More than any factor, it is this enthronement of religious discrimination that has thrown the North into the bottomless pit of ceaseless rising tension. The elites, the greatest beneficiaries of the humane North, are taking advantage of our fault lines to divide us into the ‘they-versus-us’ voice. Acute destitution has eaten deep into the capacity of the North to rise above its self-inflicted woes. The North boasts of 80 percent of Nigeria’s multi-dimensional poor after we overtook India as the Global Headquarters of Poverty.
What happened to the Kano Groundnut Pyramids that once made the North as the Region to be reckoned with?
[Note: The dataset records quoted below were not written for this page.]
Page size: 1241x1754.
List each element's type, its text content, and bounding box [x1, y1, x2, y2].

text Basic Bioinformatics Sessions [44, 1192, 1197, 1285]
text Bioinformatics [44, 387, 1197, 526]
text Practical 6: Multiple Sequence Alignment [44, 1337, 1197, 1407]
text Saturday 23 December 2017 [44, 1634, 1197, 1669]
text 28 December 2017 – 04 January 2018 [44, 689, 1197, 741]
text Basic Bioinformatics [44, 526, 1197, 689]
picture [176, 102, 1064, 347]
What happened to northern cotton farmers who fed textile industries all over the country? Why is the North now a battleground for Christianity and Islam, while Muslims and Christians are not at war? How did this proxy war come about? Why are our leaders seemingly uncaring to the mindless genocidal attacks unleashed on the northern communities by brigands and killer herdsmen who are now turning our lands into grotesque killing fields? That there is no committed leadership to salvage the North from these miseries is a reflection of how low Sardauna’s vision has cascaded down the slippery slope of irrelevance.
Can the past return?
Amidst the raging issues trailing distressing people of the North; the quest for devoted leadership primarily concerned with enthronement of justice is now most imperative. As long as injustice rages in any part of our nation, so long will agitations for freedom continue unabated. The major culprits behind the afflictions of the North are mostly those occupying elective and appointive positions whose quietness is emboldening the perpetrators of inequality.
These elites only scream when they are denied political appointments, but choose to be without voices when it comes to the welfare of the poor. There is a limit to which the poor can be fed with the bread of hope through religion that has been defined by Karl Marx as the opium of the masses. To cure the North of its many ailments, leaders must wake up to re-align the zone along the need for not only regional but national development goals.
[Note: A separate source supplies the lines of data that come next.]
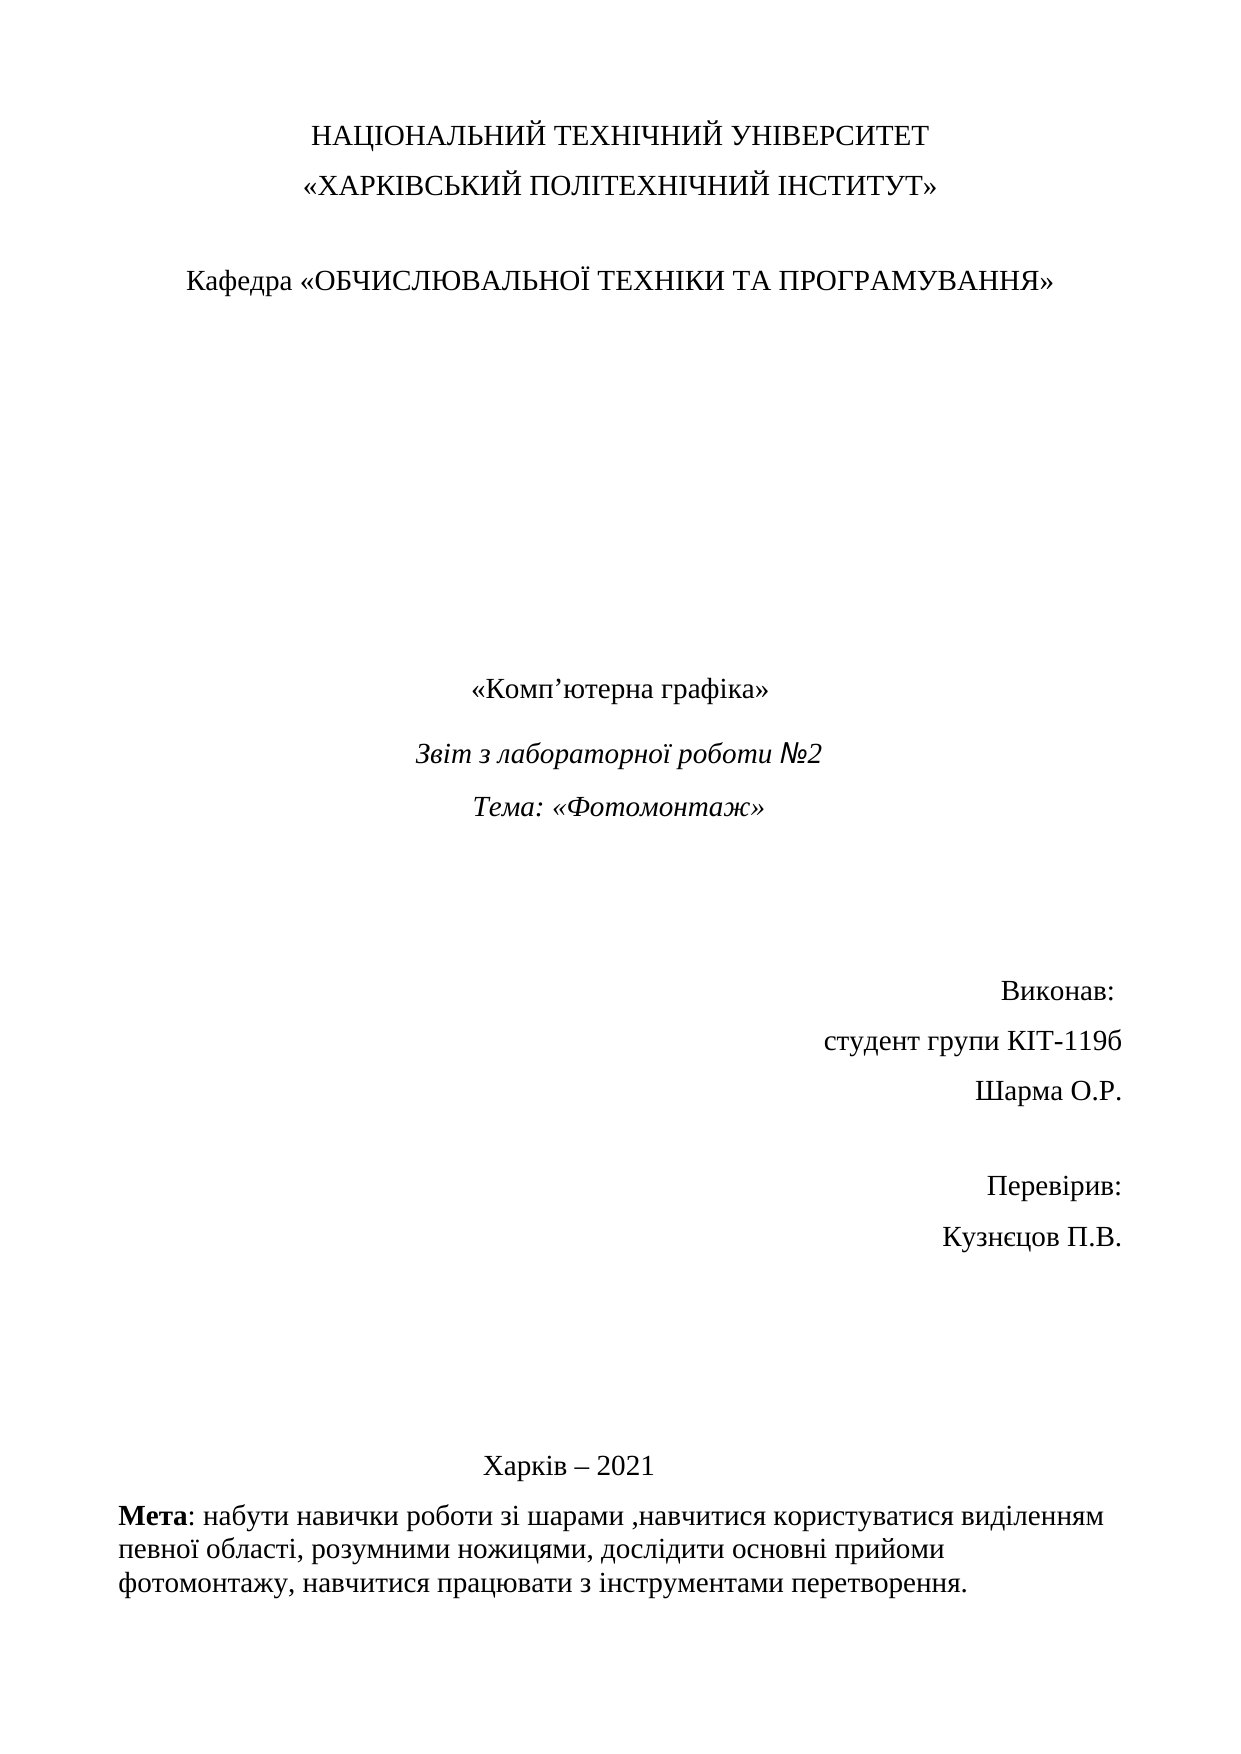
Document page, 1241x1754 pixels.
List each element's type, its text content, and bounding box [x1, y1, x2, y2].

text НАЦІОНАЛЬНИЙ ТЕХНІЧНИЙ УНІВЕРСИТЕТ [118, 118, 1122, 152]
text Звiт з лабораторної роботи №2 [118, 732, 1122, 772]
text Перевірив: [437, 1168, 1122, 1202]
text Харків – 2021 [118, 1448, 1122, 1481]
text Виконав: [437, 973, 1122, 1007]
text Тема: «Фотомонтаж» [118, 789, 1122, 822]
text Кафедра «ОБЧИСЛЮВАЛЬНОЇ ТЕХНІКИ ТА ПРОГРАМУВАННЯ» [118, 263, 1122, 297]
text Шарма О.Р. [437, 1073, 1122, 1107]
text «Комп’ютерна графіка» [118, 671, 1122, 704]
text Кузнєцов П.В. [437, 1219, 1122, 1252]
text «ХАРКІВСЬКИЙ ПОЛІТЕХНІЧНИЙ ІНСТИТУТ» [118, 168, 1122, 202]
text Мета: набути навички роботи зі шарами ,навчитися користуватися виділенням певної області, розумними ножицями, дослідити основні прийоми фотомонтажу, навчитися працювати з інструментами перетворення. [118, 1498, 1122, 1598]
text студент групи КІТ-119б [437, 1023, 1122, 1057]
What the North needs now is an honest leadership committed to the unity, peace and development of the region and Nigeria. In the present global system, partnerships and collaborations remain indispensable in creating an equitable society. Northern leaders must unite not just primarily for peaceful resolution of conflicts plaguing their ethnic groups; they must demonstrate that all Northerners are equal partners in creating a new North for the dawn of a New Nigeria.